# mine all mine - 93 NX



## phastphuker (Jan 3, 2003)

sign my guestbook

www.geocities.com/nxracer2001 

scroll to the bottom and find a pic of a car, click it and there you are.


----------



## Shawn (Sep 18, 2002)

Cool man...kinda off topic but it's cool to see another member who enjoys surfing


----------



## sno (Oct 4, 2002)

nice egg, very clean. i dunno about the bleacher seat (wing) though.


----------



## LIUSPEED (May 29, 2002)

SWEET ! what wing did u get and how much is it.. im lookin for one like that .


----------



## dry (Oct 21, 2002)

nice NX man. I like it.


----------



## phastphuker (Jan 3, 2003)

LIUSPEED said:


> *SWEET ! what wing did u get and how much is it.. im lookin for one like that . *


It is an R-1 wing from e-bay 55 + shipp +ins + paypal fee = 98, still under a hundred.

As for it being a bleacher seat, lol. I live in Houston and I see shit everyday that just makes me laugh.
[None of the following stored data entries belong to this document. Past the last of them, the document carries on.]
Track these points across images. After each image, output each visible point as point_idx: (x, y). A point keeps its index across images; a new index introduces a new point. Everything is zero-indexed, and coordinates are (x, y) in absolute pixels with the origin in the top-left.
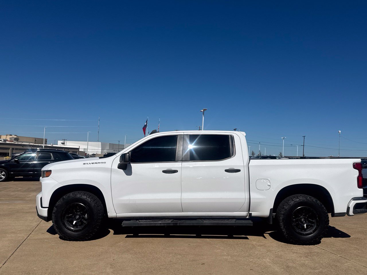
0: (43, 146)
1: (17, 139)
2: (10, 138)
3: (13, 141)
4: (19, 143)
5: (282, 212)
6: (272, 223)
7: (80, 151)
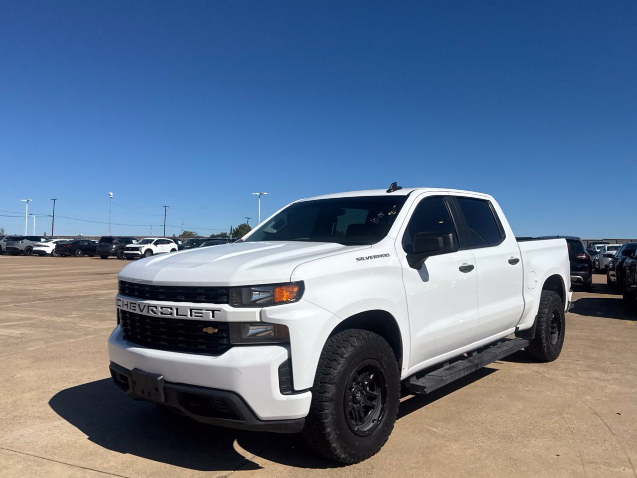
5: (543, 319)
6: (534, 337)
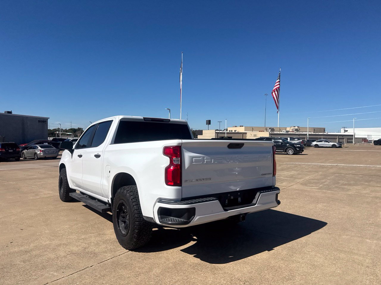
0: (307, 134)
1: (296, 130)
2: (292, 129)
3: (294, 132)
4: (300, 133)
7: (355, 137)
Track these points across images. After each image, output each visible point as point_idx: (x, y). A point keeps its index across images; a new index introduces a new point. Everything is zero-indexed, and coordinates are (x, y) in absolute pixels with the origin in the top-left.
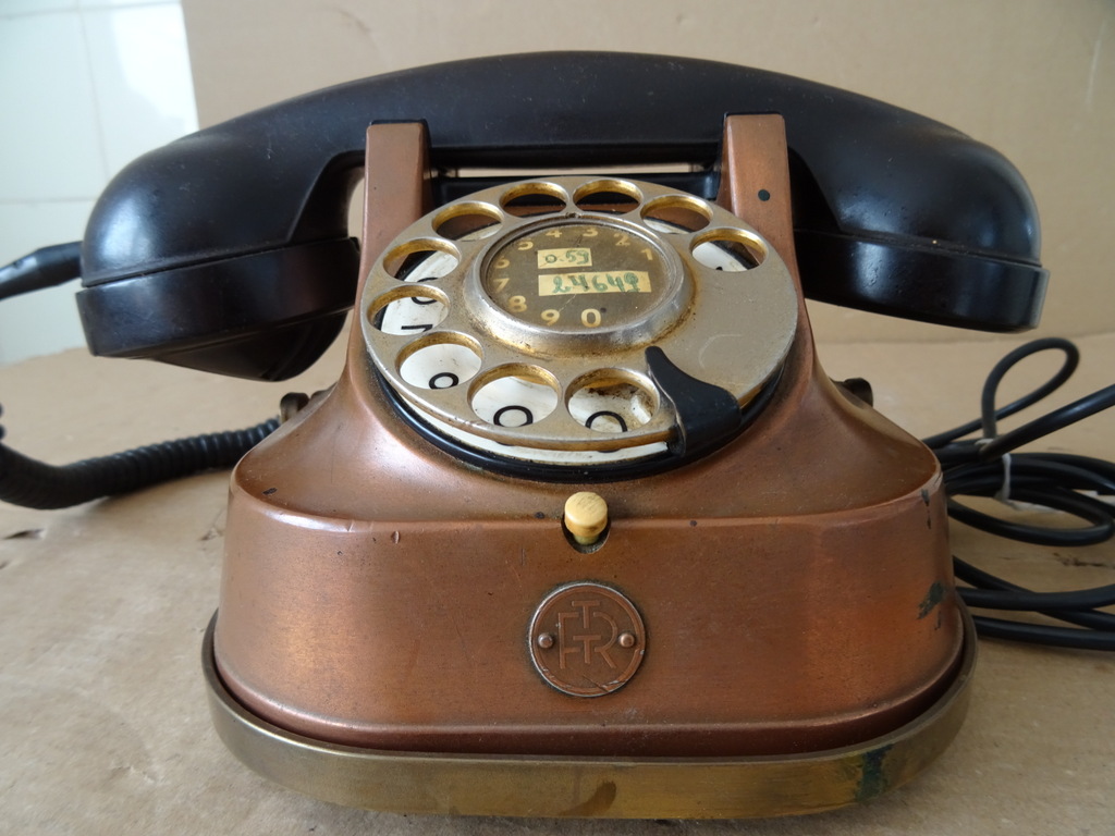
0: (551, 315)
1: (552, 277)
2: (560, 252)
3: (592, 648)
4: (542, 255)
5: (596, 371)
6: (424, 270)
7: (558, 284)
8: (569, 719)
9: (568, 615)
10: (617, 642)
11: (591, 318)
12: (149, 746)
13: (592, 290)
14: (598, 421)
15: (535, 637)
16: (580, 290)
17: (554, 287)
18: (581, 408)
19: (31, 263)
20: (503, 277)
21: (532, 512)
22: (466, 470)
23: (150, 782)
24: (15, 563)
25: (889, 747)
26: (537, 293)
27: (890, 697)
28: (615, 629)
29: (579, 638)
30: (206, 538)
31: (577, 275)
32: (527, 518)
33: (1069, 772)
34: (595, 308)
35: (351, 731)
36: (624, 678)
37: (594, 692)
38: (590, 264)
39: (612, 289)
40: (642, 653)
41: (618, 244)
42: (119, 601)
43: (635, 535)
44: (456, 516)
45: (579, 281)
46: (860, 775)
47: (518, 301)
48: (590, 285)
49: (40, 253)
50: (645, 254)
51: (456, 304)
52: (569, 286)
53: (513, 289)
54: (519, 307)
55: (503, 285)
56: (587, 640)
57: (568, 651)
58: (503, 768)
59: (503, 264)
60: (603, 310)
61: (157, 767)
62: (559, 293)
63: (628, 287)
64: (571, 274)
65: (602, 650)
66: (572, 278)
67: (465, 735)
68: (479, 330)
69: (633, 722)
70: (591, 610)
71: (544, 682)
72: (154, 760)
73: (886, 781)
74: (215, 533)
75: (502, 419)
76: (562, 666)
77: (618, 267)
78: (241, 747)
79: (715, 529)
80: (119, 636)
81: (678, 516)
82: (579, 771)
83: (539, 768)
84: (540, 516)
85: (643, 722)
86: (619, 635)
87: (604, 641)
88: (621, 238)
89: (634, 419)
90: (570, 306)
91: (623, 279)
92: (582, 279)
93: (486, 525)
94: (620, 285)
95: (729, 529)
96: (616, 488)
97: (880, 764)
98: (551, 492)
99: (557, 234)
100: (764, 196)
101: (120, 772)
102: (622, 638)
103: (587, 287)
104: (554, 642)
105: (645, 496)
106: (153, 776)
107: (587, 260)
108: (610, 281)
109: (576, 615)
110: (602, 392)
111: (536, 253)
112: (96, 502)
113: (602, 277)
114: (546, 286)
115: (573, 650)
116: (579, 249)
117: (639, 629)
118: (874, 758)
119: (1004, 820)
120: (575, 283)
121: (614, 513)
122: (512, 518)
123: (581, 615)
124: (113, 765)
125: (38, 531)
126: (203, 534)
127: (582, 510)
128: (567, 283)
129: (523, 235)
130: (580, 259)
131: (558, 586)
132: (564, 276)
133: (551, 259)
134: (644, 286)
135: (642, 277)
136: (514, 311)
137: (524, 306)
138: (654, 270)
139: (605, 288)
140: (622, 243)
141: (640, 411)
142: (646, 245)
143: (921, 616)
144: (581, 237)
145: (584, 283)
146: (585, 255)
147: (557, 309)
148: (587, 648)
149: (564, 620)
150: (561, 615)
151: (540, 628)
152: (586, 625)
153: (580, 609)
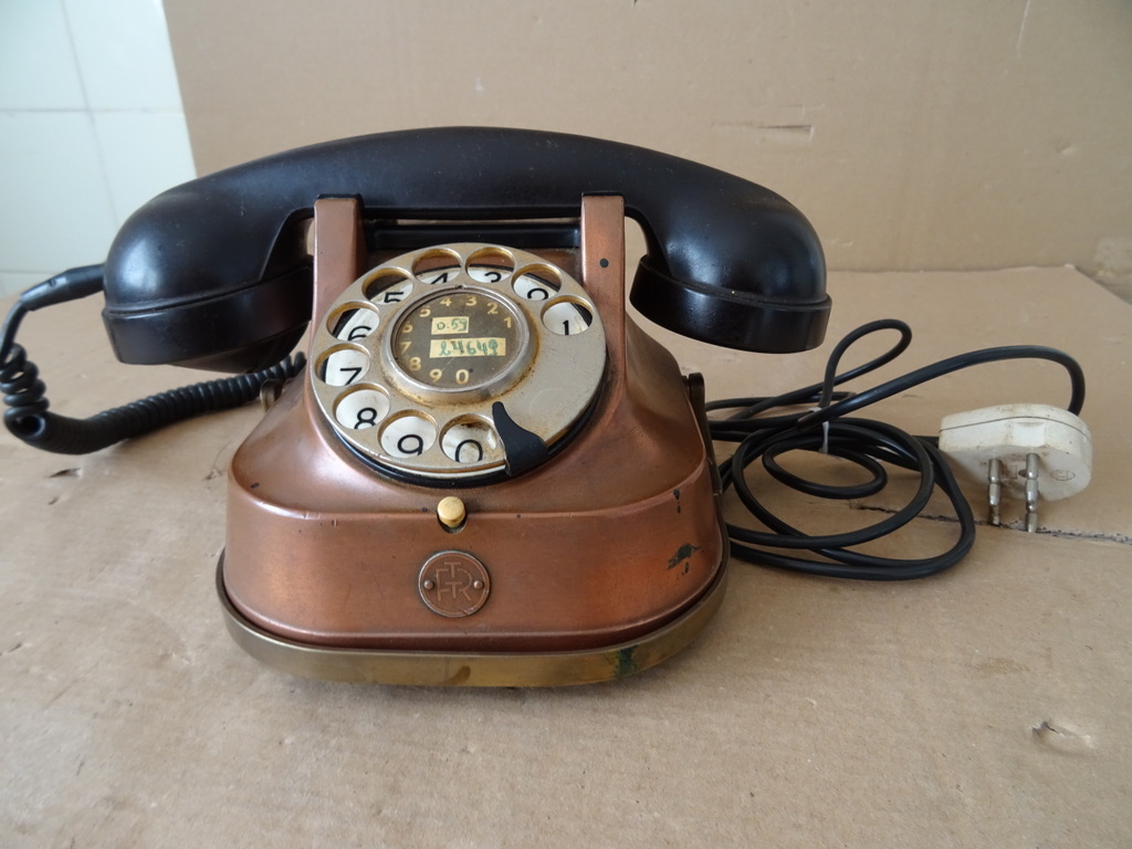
0: (436, 374)
1: (441, 341)
2: (447, 320)
3: (457, 589)
4: (436, 321)
5: (462, 416)
6: (358, 319)
7: (444, 347)
8: (444, 630)
9: (443, 570)
10: (472, 585)
11: (462, 376)
12: (183, 639)
13: (466, 354)
14: (465, 446)
15: (422, 583)
16: (457, 354)
17: (441, 350)
18: (453, 438)
19: (62, 282)
20: (407, 341)
21: (420, 507)
22: (380, 478)
23: (187, 662)
24: (64, 499)
25: (636, 647)
26: (428, 355)
27: (645, 617)
28: (470, 578)
29: (449, 584)
30: (209, 478)
31: (457, 340)
32: (417, 511)
34: (465, 368)
35: (312, 635)
36: (477, 606)
37: (460, 614)
38: (467, 331)
39: (479, 353)
40: (488, 592)
41: (489, 312)
42: (149, 531)
43: (483, 523)
44: (372, 510)
45: (458, 346)
46: (617, 662)
47: (415, 361)
48: (465, 349)
49: (69, 273)
50: (506, 322)
51: (375, 361)
52: (451, 351)
53: (413, 351)
54: (415, 367)
55: (406, 348)
56: (454, 584)
57: (443, 590)
58: (403, 658)
59: (407, 329)
60: (471, 371)
61: (190, 653)
62: (444, 356)
63: (490, 352)
64: (453, 340)
65: (464, 590)
66: (453, 343)
67: (381, 639)
68: (388, 382)
69: (484, 632)
70: (456, 567)
71: (429, 608)
72: (188, 648)
73: (636, 666)
74: (216, 473)
75: (404, 445)
76: (440, 599)
77: (485, 335)
78: (245, 643)
79: (532, 519)
80: (153, 560)
81: (510, 511)
82: (448, 660)
83: (424, 659)
84: (425, 511)
85: (490, 631)
86: (473, 582)
87: (465, 585)
88: (492, 306)
89: (488, 445)
90: (449, 364)
91: (487, 345)
92: (460, 343)
93: (390, 516)
94: (485, 350)
95: (538, 519)
96: (472, 493)
97: (630, 656)
98: (432, 494)
99: (448, 303)
100: (604, 263)
101: (165, 657)
102: (476, 584)
103: (462, 352)
104: (434, 585)
105: (489, 497)
106: (188, 659)
107: (465, 328)
108: (480, 346)
109: (447, 570)
110: (470, 426)
111: (431, 320)
112: (119, 443)
113: (474, 342)
114: (436, 350)
115: (446, 590)
116: (461, 318)
117: (485, 579)
118: (627, 653)
119: (721, 688)
120: (455, 348)
121: (470, 508)
122: (407, 511)
123: (450, 570)
124: (161, 652)
125: (75, 470)
126: (208, 473)
127: (449, 509)
128: (449, 347)
129: (425, 303)
130: (461, 326)
131: (436, 552)
132: (448, 342)
133: (441, 326)
134: (501, 351)
135: (501, 342)
136: (412, 369)
137: (419, 366)
138: (511, 336)
139: (475, 352)
140: (492, 311)
141: (492, 441)
142: (509, 314)
143: (670, 567)
144: (464, 306)
145: (461, 347)
146: (465, 324)
147: (440, 369)
148: (454, 589)
149: (440, 573)
150: (438, 571)
151: (425, 577)
152: (453, 576)
153: (449, 567)
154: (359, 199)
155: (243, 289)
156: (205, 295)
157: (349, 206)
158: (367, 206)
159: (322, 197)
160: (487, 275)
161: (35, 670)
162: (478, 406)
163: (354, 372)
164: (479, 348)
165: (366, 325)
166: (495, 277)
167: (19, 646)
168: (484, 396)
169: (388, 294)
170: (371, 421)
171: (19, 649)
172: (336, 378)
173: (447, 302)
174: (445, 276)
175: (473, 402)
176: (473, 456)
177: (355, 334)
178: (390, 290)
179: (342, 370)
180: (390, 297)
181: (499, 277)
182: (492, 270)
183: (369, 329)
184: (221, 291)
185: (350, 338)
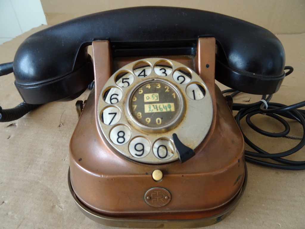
0: (148, 120)
1: (148, 105)
2: (150, 95)
3: (159, 199)
4: (146, 96)
5: (160, 138)
6: (113, 91)
7: (150, 108)
8: (154, 210)
9: (154, 193)
10: (165, 198)
11: (159, 121)
12: (59, 198)
13: (159, 111)
14: (160, 148)
15: (146, 197)
16: (156, 111)
20: (135, 105)
21: (145, 172)
23: (61, 209)
24: (12, 136)
26: (144, 112)
28: (164, 196)
29: (156, 197)
30: (59, 126)
31: (155, 105)
32: (144, 174)
33: (263, 205)
34: (160, 117)
36: (166, 204)
37: (159, 206)
38: (158, 100)
39: (164, 110)
40: (170, 200)
41: (166, 91)
42: (42, 150)
45: (155, 107)
46: (216, 220)
47: (139, 114)
48: (158, 109)
50: (173, 95)
51: (123, 114)
52: (153, 110)
53: (138, 109)
54: (139, 117)
55: (135, 108)
56: (158, 198)
57: (154, 199)
59: (134, 99)
60: (162, 119)
61: (62, 205)
62: (150, 112)
63: (168, 110)
64: (153, 104)
65: (161, 199)
66: (153, 106)
67: (131, 214)
68: (129, 123)
69: (168, 211)
70: (159, 193)
71: (148, 204)
72: (61, 202)
74: (61, 125)
75: (136, 148)
76: (152, 202)
77: (166, 101)
79: (188, 177)
80: (45, 162)
81: (179, 173)
82: (156, 223)
84: (147, 174)
85: (170, 210)
86: (165, 197)
88: (167, 88)
89: (169, 147)
90: (153, 116)
91: (167, 106)
92: (156, 106)
94: (166, 109)
95: (190, 177)
97: (221, 218)
100: (208, 66)
101: (53, 207)
102: (166, 197)
103: (158, 110)
104: (150, 198)
105: (171, 168)
106: (61, 208)
107: (157, 99)
109: (155, 193)
111: (144, 95)
113: (161, 105)
114: (147, 109)
115: (155, 199)
116: (155, 94)
117: (169, 196)
119: (247, 219)
120: (154, 108)
122: (140, 174)
123: (157, 193)
124: (52, 204)
126: (59, 124)
127: (157, 175)
128: (152, 108)
129: (140, 87)
130: (156, 98)
131: (152, 188)
132: (151, 105)
133: (148, 98)
134: (173, 109)
135: (172, 105)
136: (139, 118)
137: (141, 117)
138: (175, 101)
139: (162, 110)
140: (167, 90)
141: (171, 146)
142: (174, 92)
143: (234, 185)
144: (156, 88)
145: (157, 108)
146: (157, 97)
147: (150, 118)
148: (158, 199)
149: (153, 195)
150: (152, 194)
151: (147, 196)
152: (158, 195)
153: (156, 193)
154: (109, 40)
155: (66, 75)
156: (52, 79)
157: (106, 44)
158: (112, 41)
159: (95, 40)
160: (161, 70)
161: (10, 213)
162: (166, 134)
163: (114, 115)
164: (164, 108)
165: (116, 93)
166: (163, 71)
167: (3, 202)
168: (168, 130)
169: (123, 79)
170: (123, 137)
171: (4, 204)
172: (107, 118)
173: (149, 87)
174: (144, 71)
175: (163, 132)
176: (164, 152)
177: (112, 97)
178: (124, 77)
179: (109, 114)
180: (124, 80)
181: (165, 71)
182: (162, 68)
183: (117, 95)
184: (58, 77)
185: (111, 99)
I am going to start carrying around my digital cam in the front seat, I have alot of windshield time going to and from my calls. I will dedicate a page to stuff that makes you laugh.


----------



## LIUSPEED (May 29, 2002)

how did u get it 2 sit like that on ur trunk?


----------



## GA16DESentraXE (Dec 17, 2002)

Hey phast, are you going to the Dallas meet?


----------



## nitestridar (Jun 29, 2002)

yeah nice egg.... 

i always loved the nx2000... wish they were more on the road... 
you ever plan on getting to the track?

Btw IMO I like the wing....


----------



## Guest (Apr 28, 2003)

ya the wing is a little to much for the NX i think, i bet you had funtaking off the stock fin thingie-


----------